P38 Pizza: made simply, made well and made with love. - GRIFFIN SWARTZELL
  • Griffin Swartzell
  • P38 Pizza: made simply, made well and made with love.

Certain luxuries make a good dinner that much better. Good food can be improved by good drink, a pleasant setting, good company and a laundry list of other things besides. But I'm always a sucker for a meal with a good story behind it — whether that story is fact or fable matters less than the quality. And P38 Pizza has a hell of a story.

According to co-owners Val and John Morrison, John's father, Walter Morrison, was a P-38 pilot in World War II. As the story goes, Walter's plane was shot down over Italy. Stranded in the mountains, he stayed with local sheep herders for six months. Val says that's where they get their recipe for red sauce. It's a humble sauce, not show-stealing in depth of flavor nor staggering in bright freshness, but serving a respectable supporting role wherever it's found.

Try it on a meatball sandwich. Theirs run affordable at $6 a pop — not massive by any means, but filling and tasty, served with potato chips. Ours comes on a crusty bun with garlic butter, cheese and red sauce accompanying house-made, all-beef meatballs. They're seasoned simply, with oregano and basil, and in the sandwich, they're sliced thin, which overcomes the tougher texture most all-beef meatballs have.

Further down the house-made meats path, we get a small pizza with the Morrisons' all-pork Italian sausage atop. The seasonings — garlic, parsley, and mild anise — read through fat and cheese alike, with red sauce adding a little needed acidity. The crust's thick and American, with a nice crunch to the outside and tender chew in the middle. No surprise, it ages for a day or two before baking, crucial for building structure and flavor complexity.

We also enjoy the Sienna pizza, which sees spinach, roasted chicken, garlic, and marinated artichoke hearts atop cheese and red sauce. It's similar to the equally satisfying Greek pizza, which gets garlic oil instead of red sauce, loses the chicken and garlic, and gains tomato, red onion and feta.

P38 also serves house-made ice cream in 12 flavors. On our second visit, we pass over the tempting salted caramel and Ben & Jerry's-clone cherry Garcia for scoops of Reese's brownie, s'mores and coffee Heath bar, all vanilla-based, all creamy and satisfying in texture. But ranking among the strangest food complaints I've ever made, the ice cream base is too sweet, cloying the palate and leaving two of our three diners with uneasy stomachs after.

The Reese's offends most, needing more peanut butter savoriness or chocolate richness to balance out the flavor. S'mores does better, with balance from graham crackers and chocolate chips.
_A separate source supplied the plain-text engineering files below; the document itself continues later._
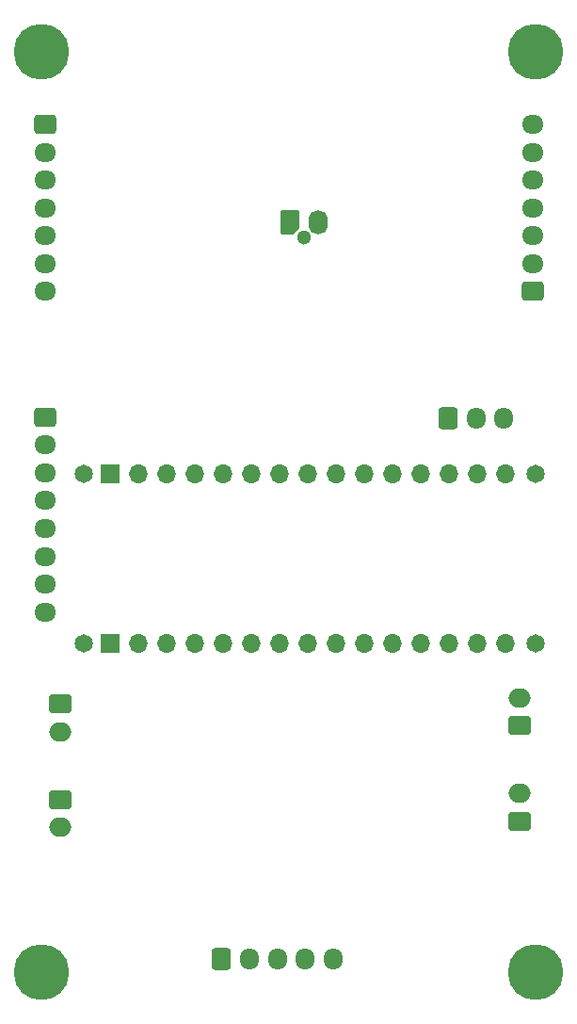
<source format=gbr>
%TF.GenerationSoftware,KiCad,Pcbnew,9.0.0*%
%TF.CreationDate,2025-05-01T21:30:10-04:00*%
%TF.ProjectId,StarterController_Nano,53746172-7465-4724-936f-6e74726f6c6c,rev?*%
%TF.SameCoordinates,Original*%
%TF.FileFunction,Soldermask,Bot*%
%TF.FilePolarity,Negative*%
%FSLAX46Y46*%
G04 Gerber Fmt 4.6, Leading zero omitted, Abs format (unit mm)*
G04 Created by KiCad (PCBNEW 9.0.0) date 2025-05-01 21:30:10*
%MOMM*%
%LPD*%
G01*
G04 APERTURE LIST*
G04 Aperture macros list*
%AMRoundRect*
0 Rectangle with rounded corners*
0 $1 Rounding radius*
0 $2 $3 $4 $5 $6 $7 $8 $9 X,Y pos of 4 corners*
0 Add a 4 corners polygon primitive as box body*
4,1,4,$2,$3,$4,$5,$6,$7,$8,$9,$2,$3,0*
0 Add four circle primitives for the rounded corners*
1,1,$1+$1,$2,$3*
1,1,$1+$1,$4,$5*
1,1,$1+$1,$6,$7*
1,1,$1+$1,$8,$9*
0 Add four rect primitives between the rounded corners*
20,1,$1+$1,$2,$3,$4,$5,0*
20,1,$1+$1,$4,$5,$6,$7,0*
20,1,$1+$1,$6,$7,$8,$9,0*
20,1,$1+$1,$8,$9,$2,$3,0*%
%AMFreePoly0*
4,1,22,0.945671,0.830970,1.026777,0.776777,1.080970,0.695671,1.100000,0.600000,1.100000,-0.600000,1.080970,-0.695671,1.026777,-0.776777,0.945671,-0.830970,0.850000,-0.850000,-0.450000,-0.850000,-0.545671,-0.830970,-0.626777,-0.776777,-1.026777,-0.376777,-1.080970,-0.295671,-1.100000,-0.200000,-1.100000,0.600000,-1.080970,0.695671,-1.026777,0.776777,-0.945671,0.830970,-0.850000,0.850000,
0.850000,0.850000,0.945671,0.830970,0.945671,0.830970,$1*%
G04 Aperture macros list end*
%ADD10RoundRect,0.250000X-0.725000X0.600000X-0.725000X-0.600000X0.725000X-0.600000X0.725000X0.600000X0*%
%ADD11O,1.950000X1.700000*%
%ADD12RoundRect,0.250000X0.725000X-0.600000X0.725000X0.600000X-0.725000X0.600000X-0.725000X-0.600000X0*%
%ADD13C,1.651000*%
%ADD14R,1.700000X1.700000*%
%ADD15O,1.700000X1.700000*%
%ADD16RoundRect,0.250000X-0.600000X-0.725000X0.600000X-0.725000X0.600000X0.725000X-0.600000X0.725000X0*%
%ADD17O,1.700000X1.950000*%
%ADD18C,5.000000*%
%ADD19RoundRect,0.250000X0.750000X-0.600000X0.750000X0.600000X-0.750000X0.600000X-0.750000X-0.600000X0*%
%ADD20O,2.000000X1.700000*%
%ADD21C,1.300000*%
%ADD22FreePoly0,90.000000*%
%ADD23O,1.700000X2.200000*%
%ADD24RoundRect,0.250000X-0.750000X0.600000X-0.750000X-0.600000X0.750000X-0.600000X0.750000X0.600000X0*%
G04 APERTURE END LIST*
D10*
%TO.C,J1*%
X97800000Y-78400000D03*
D11*
X97800000Y-80900000D03*
X97800000Y-83400000D03*
X97800000Y-85900000D03*
X97800000Y-88400000D03*
X97800000Y-90900000D03*
X97800000Y-93400000D03*
X97800000Y-95900000D03*
%TD*%
D10*
%TO.C,J4*%
X97800000Y-52100000D03*
D11*
X97800000Y-54600000D03*
X97800000Y-57100000D03*
X97800000Y-59600000D03*
X97800000Y-62100000D03*
X97800000Y-64600000D03*
X97800000Y-67100000D03*
%TD*%
D12*
%TO.C,J3*%
X141649840Y-67100000D03*
D11*
X141649840Y-64600000D03*
X141649840Y-62100000D03*
X141649840Y-59600000D03*
X141649840Y-57100000D03*
X141649840Y-54600000D03*
X141649840Y-52100000D03*
%TD*%
D13*
%TO.C,MH2*%
X101270000Y-83490000D03*
%TD*%
D14*
%TO.C,J13*%
X103710000Y-83500000D03*
D15*
X106250000Y-83500000D03*
X108790000Y-83500000D03*
X111330000Y-83500000D03*
X113870000Y-83500000D03*
X116410000Y-83500000D03*
X118950000Y-83500000D03*
X121490000Y-83500000D03*
X124030000Y-83500000D03*
X126570000Y-83500000D03*
X129110000Y-83500000D03*
X131650000Y-83500000D03*
X134190000Y-83500000D03*
X136730000Y-83500000D03*
X139270000Y-83500000D03*
%TD*%
D16*
%TO.C,J2*%
X113700000Y-127100000D03*
D17*
X116200000Y-127100000D03*
X118700000Y-127100000D03*
X121200000Y-127100000D03*
X123700000Y-127100000D03*
%TD*%
D16*
%TO.C,J5*%
X134100000Y-78500000D03*
D17*
X136600000Y-78500000D03*
X139100000Y-78500000D03*
%TD*%
D13*
%TO.C,MH4*%
X141910000Y-98730000D03*
%TD*%
D18*
%TO.C,H2*%
X141949840Y-45563000D03*
%TD*%
D13*
%TO.C,MH1*%
X101270000Y-98730000D03*
%TD*%
D19*
%TO.C,J9*%
X140500000Y-106100000D03*
D20*
X140500000Y-103600000D03*
%TD*%
D21*
%TO.C,J6*%
X121100000Y-62210000D03*
D22*
X119850000Y-60870000D03*
D23*
X122350000Y-60870000D03*
%TD*%
D24*
%TO.C,J10*%
X99200000Y-112750000D03*
D20*
X99200000Y-115250000D03*
%TD*%
D13*
%TO.C,MH3*%
X141910000Y-83490000D03*
%TD*%
D24*
%TO.C,J7*%
X99200000Y-104150000D03*
D20*
X99200000Y-106650000D03*
%TD*%
D18*
%TO.C,H4*%
X141949840Y-128240000D03*
%TD*%
%TO.C,H3*%
X97500000Y-128240000D03*
%TD*%
D14*
%TO.C,J12*%
X103670000Y-98705000D03*
D15*
X106210000Y-98705000D03*
X108750000Y-98705000D03*
X111290000Y-98705000D03*
X113830000Y-98705000D03*
X116370000Y-98705000D03*
X118910000Y-98705000D03*
X121450000Y-98705000D03*
X123990000Y-98705000D03*
X126530000Y-98705000D03*
X129070000Y-98705000D03*
X131610000Y-98705000D03*
X134150000Y-98705000D03*
X136690000Y-98705000D03*
X139230000Y-98705000D03*
%TD*%
D19*
%TO.C,J8*%
X140500000Y-114700000D03*
D20*
X140500000Y-112200000D03*
%TD*%
D18*
%TO.C,H1*%
X97500000Y-45563000D03*
%TD*%
M02*

</source>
But while the bits of crushed coffee bean jolt with bitterness in the coffee Heath, it's P38's best success at producing a balanced scoop from our sampling. But I'd still prefer to order one of the three Pikes Peak Brewing beers on tap for an adult dessert, thanks very much.

To be clear, P38 won't be putting nonna on notice for molto autentico pizza. It's a family-run corner pizzeria, thoroughly welcoming to all comers, but filtered through years of American pizza tradition. While the Morrisons aren't pushing the Springs culinary scene toward cosmopolitan bliss, they're making good pizza, and that's absolutely a story worth telling.